The first day of meteorological winter. It’s warm. I-99 is barely audible. The sound of teeth on walnut shell alternates with scold-calls.
Rain and fog. With the goldenrod going gray, the yellow has moved from the meadow to the woods’ edge: spicebush, walnut, birch, elm, tulip tree.
Overcast at dawn. The silence is broken by the periodic splats of black walnuts. A barred owl’s single, round note.
Clear and still. A double splat of black walnuts onto the driveway. At the top of an oak, a crow grooms itself with a soft clicking sound.
The unfamiliar clouds of my breath. A phoebe calling in the sun-drenched crown of a walnut tree, beneath that old slice of apple, the moon.
Walnut leaves have begun to yellow, as leaf miners turn the locust trees brown. A red-eyed vireo warbles on and on.
Cool and humid. An Acadian flycatcher gathers breakfast from the leaves of a walnut sapling. Sleep still tugs at my eyelids.
Mid-morning, and a wood thrush lands in the walnut tree next to the driveway to sing a few bars. A net-winged beetle flies past.
A few drops of rain. A gnatcatcher fluttering up from the weeds to a walnut tree swerves to—I assume—catch a gnat.
The first bergamots are in bloom, next to the first soapwort. In walnut-tree shade, the permanent shadow of a common yellowthroat’s mask.
Overcast and cool. A titmouse appears to have developed a taste for caterpillars, circling the trunk of a walnut like a nuthatch.
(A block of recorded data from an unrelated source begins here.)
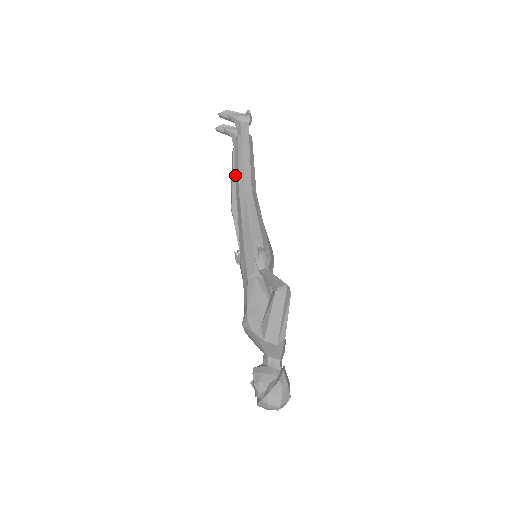
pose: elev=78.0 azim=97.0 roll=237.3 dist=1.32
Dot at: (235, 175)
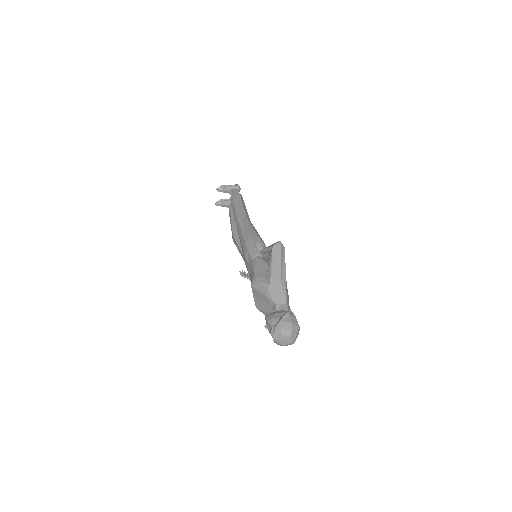
Dot at: (233, 214)
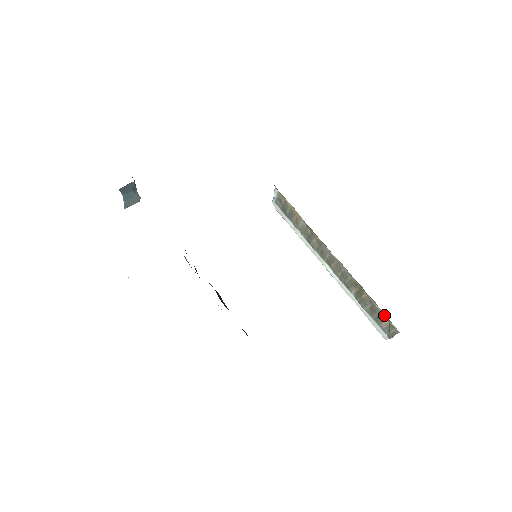
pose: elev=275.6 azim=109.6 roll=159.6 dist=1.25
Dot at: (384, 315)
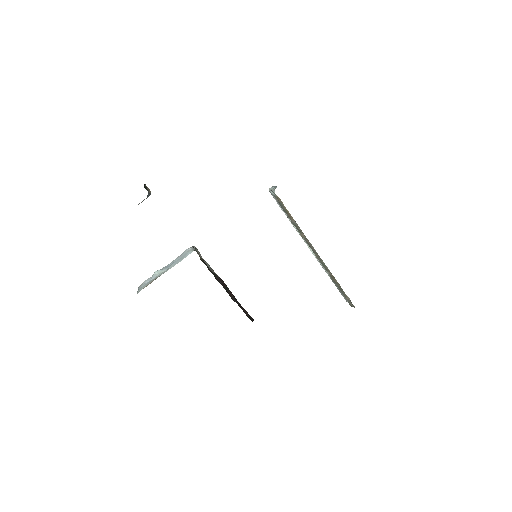
Dot at: (348, 297)
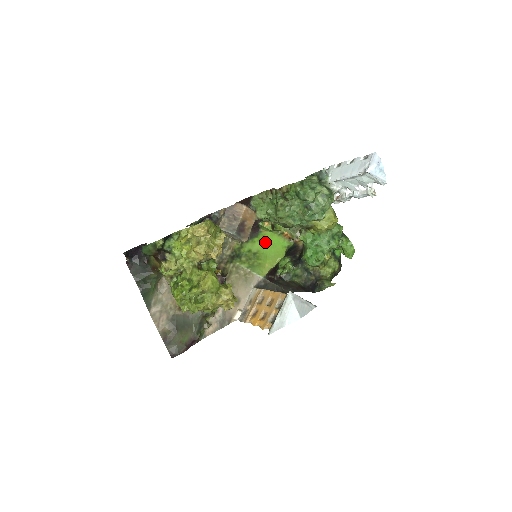
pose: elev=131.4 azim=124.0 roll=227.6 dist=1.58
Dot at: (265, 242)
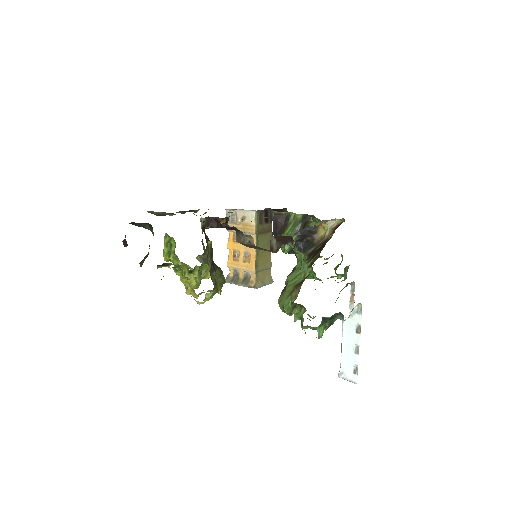
Dot at: occluded
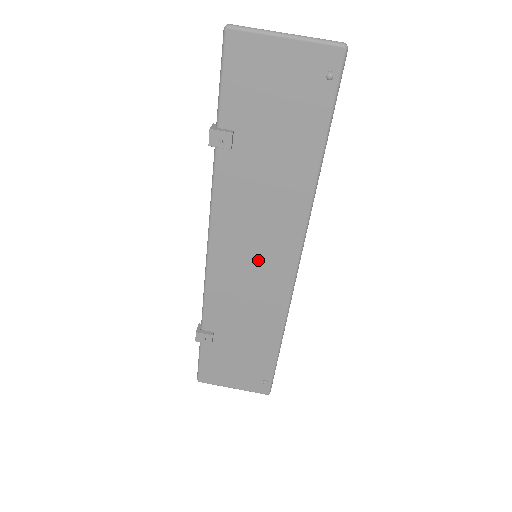
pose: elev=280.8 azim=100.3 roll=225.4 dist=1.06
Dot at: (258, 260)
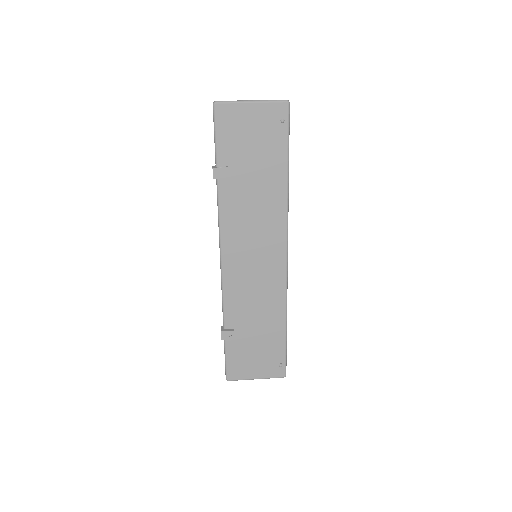
Dot at: (258, 258)
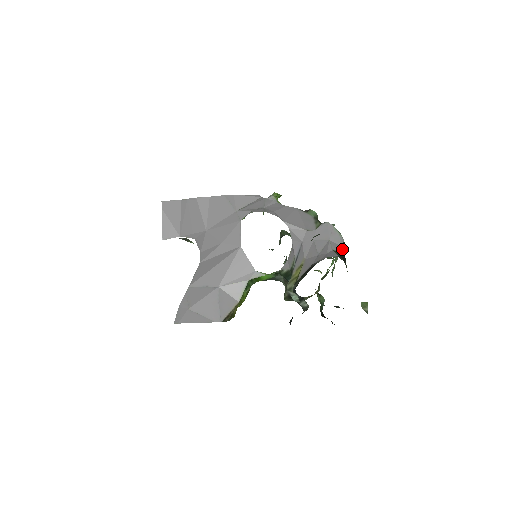
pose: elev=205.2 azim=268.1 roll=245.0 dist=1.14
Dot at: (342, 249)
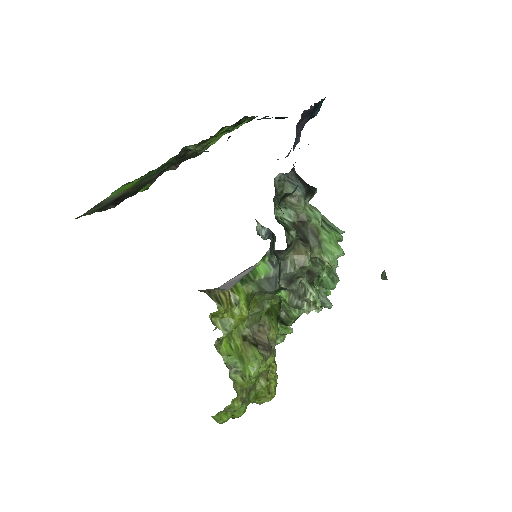
Dot at: occluded
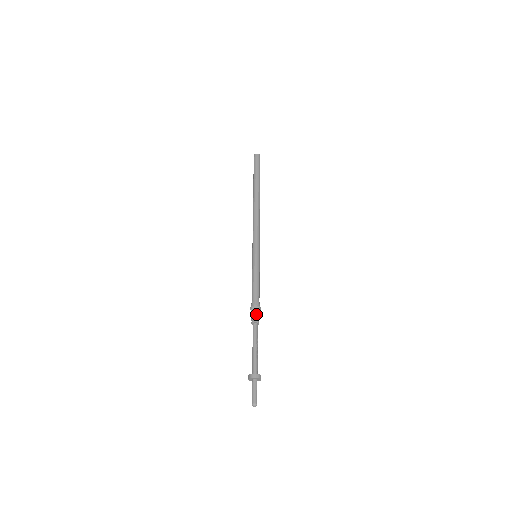
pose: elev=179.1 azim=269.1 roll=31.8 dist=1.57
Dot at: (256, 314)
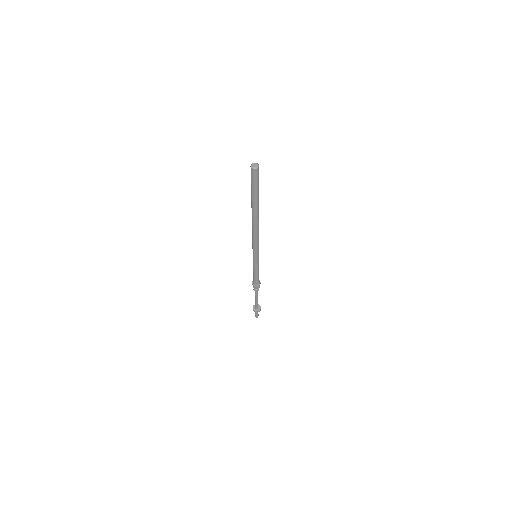
Dot at: (258, 288)
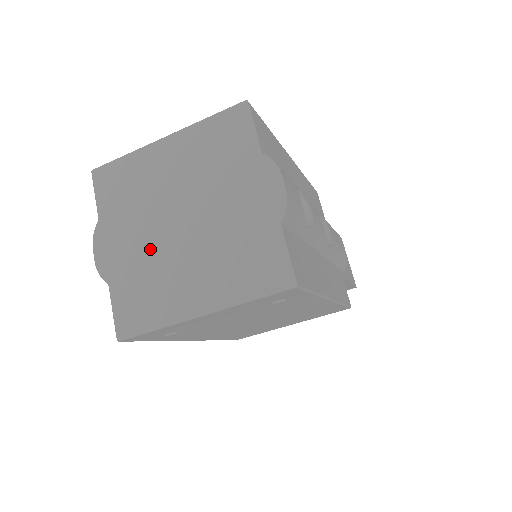
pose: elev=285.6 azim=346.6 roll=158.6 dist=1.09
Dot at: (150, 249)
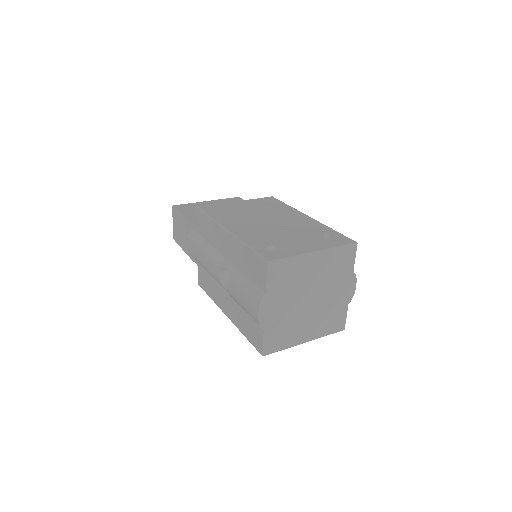
Dot at: (291, 312)
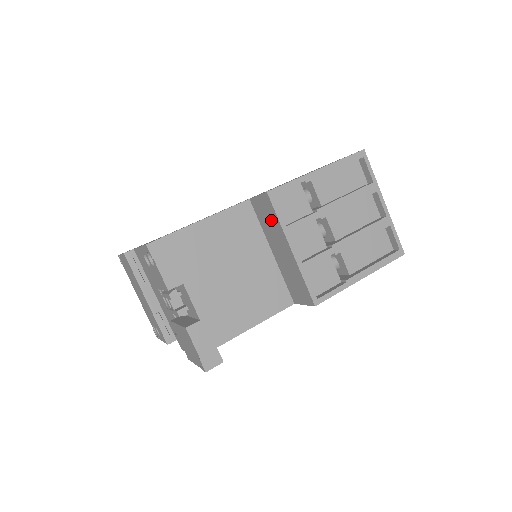
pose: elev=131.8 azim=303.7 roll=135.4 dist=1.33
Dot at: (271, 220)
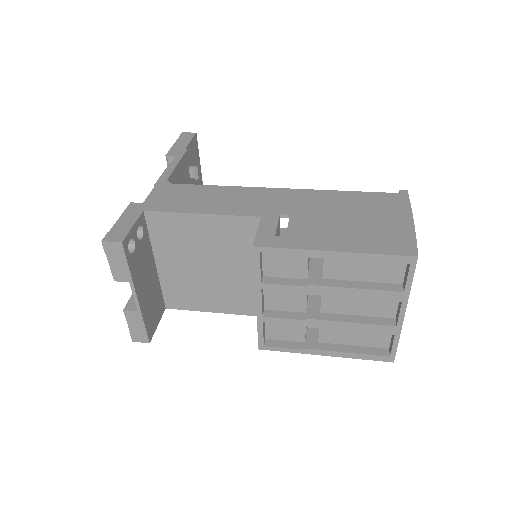
Dot at: occluded
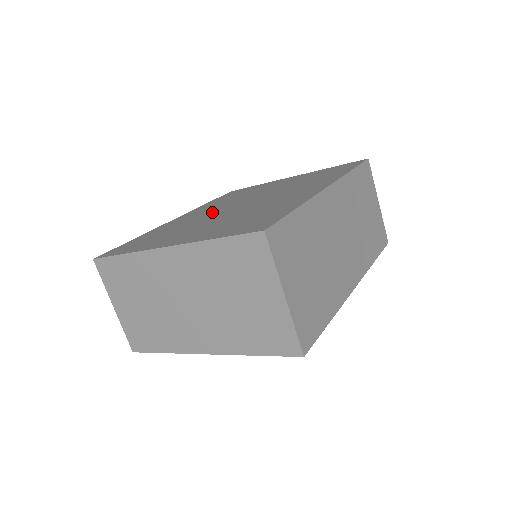
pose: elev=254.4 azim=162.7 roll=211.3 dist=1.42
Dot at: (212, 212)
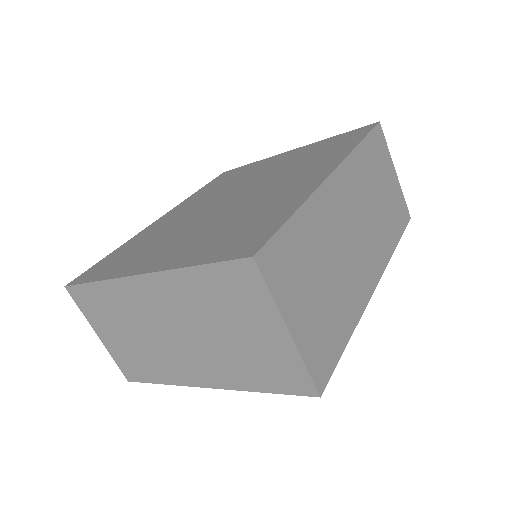
Dot at: (199, 210)
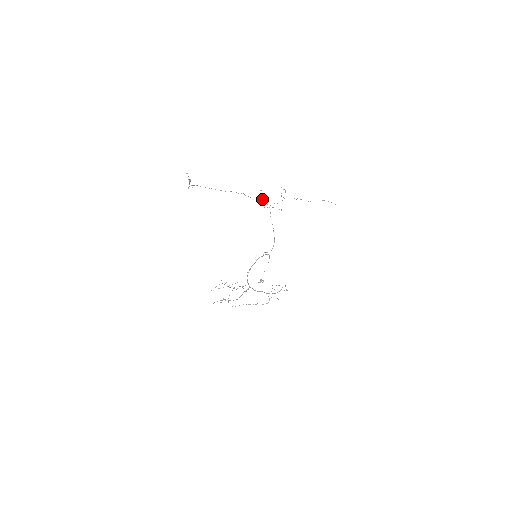
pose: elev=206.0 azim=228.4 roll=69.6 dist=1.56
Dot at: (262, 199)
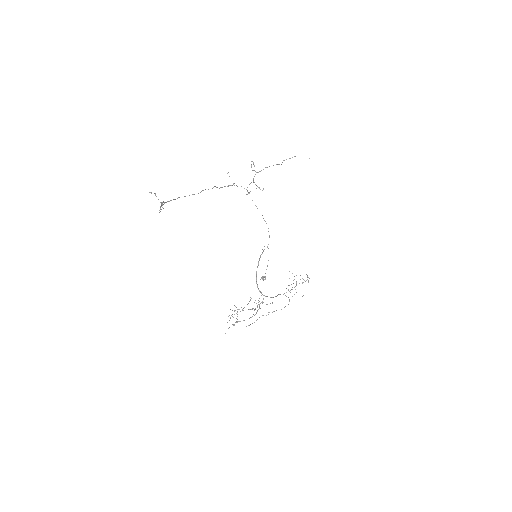
Dot at: (234, 183)
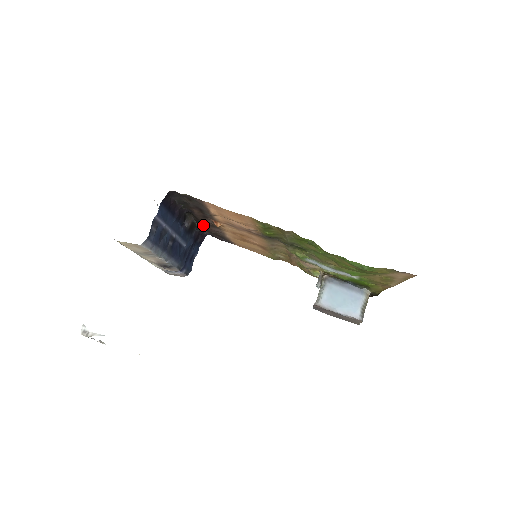
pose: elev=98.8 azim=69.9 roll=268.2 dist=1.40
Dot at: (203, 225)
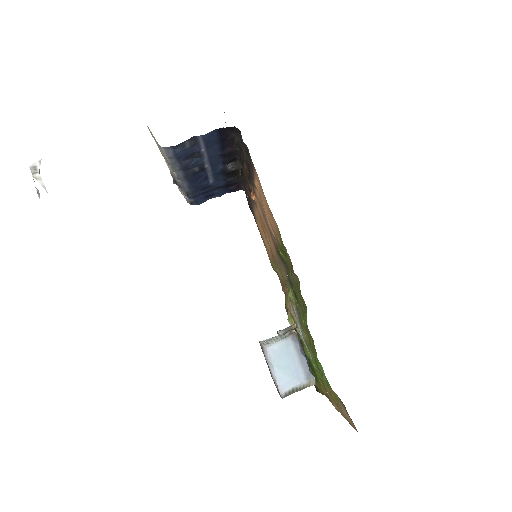
Dot at: occluded
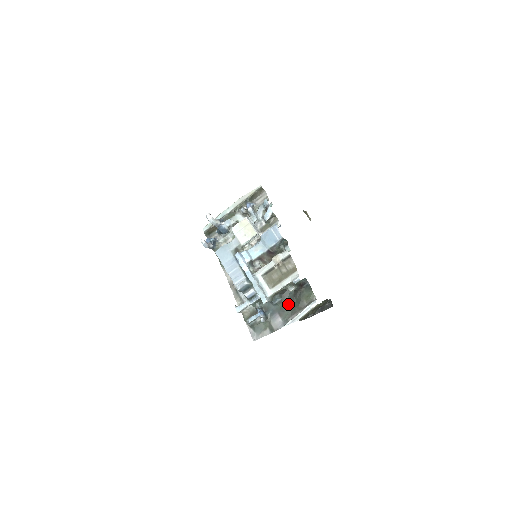
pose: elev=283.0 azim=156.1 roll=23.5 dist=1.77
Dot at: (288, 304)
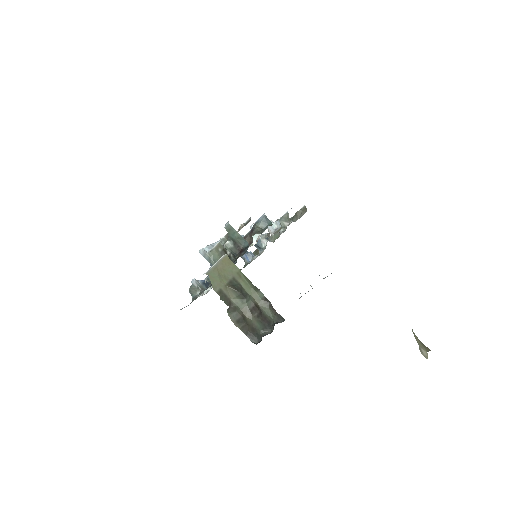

A mid-air tangle between a phoebe and a wood pewee ends with the latter calling once from a walnut branch and flying back into the woods.
The last patch of snow is sinking into the earth. A titmouse flits from branch to branch up a walnut sapling, whistling softly to himself.
Overcast and cold. A squirrel is picking up fallen black walnuts, removing their rotten husks, and burying them in the half-frozen yard.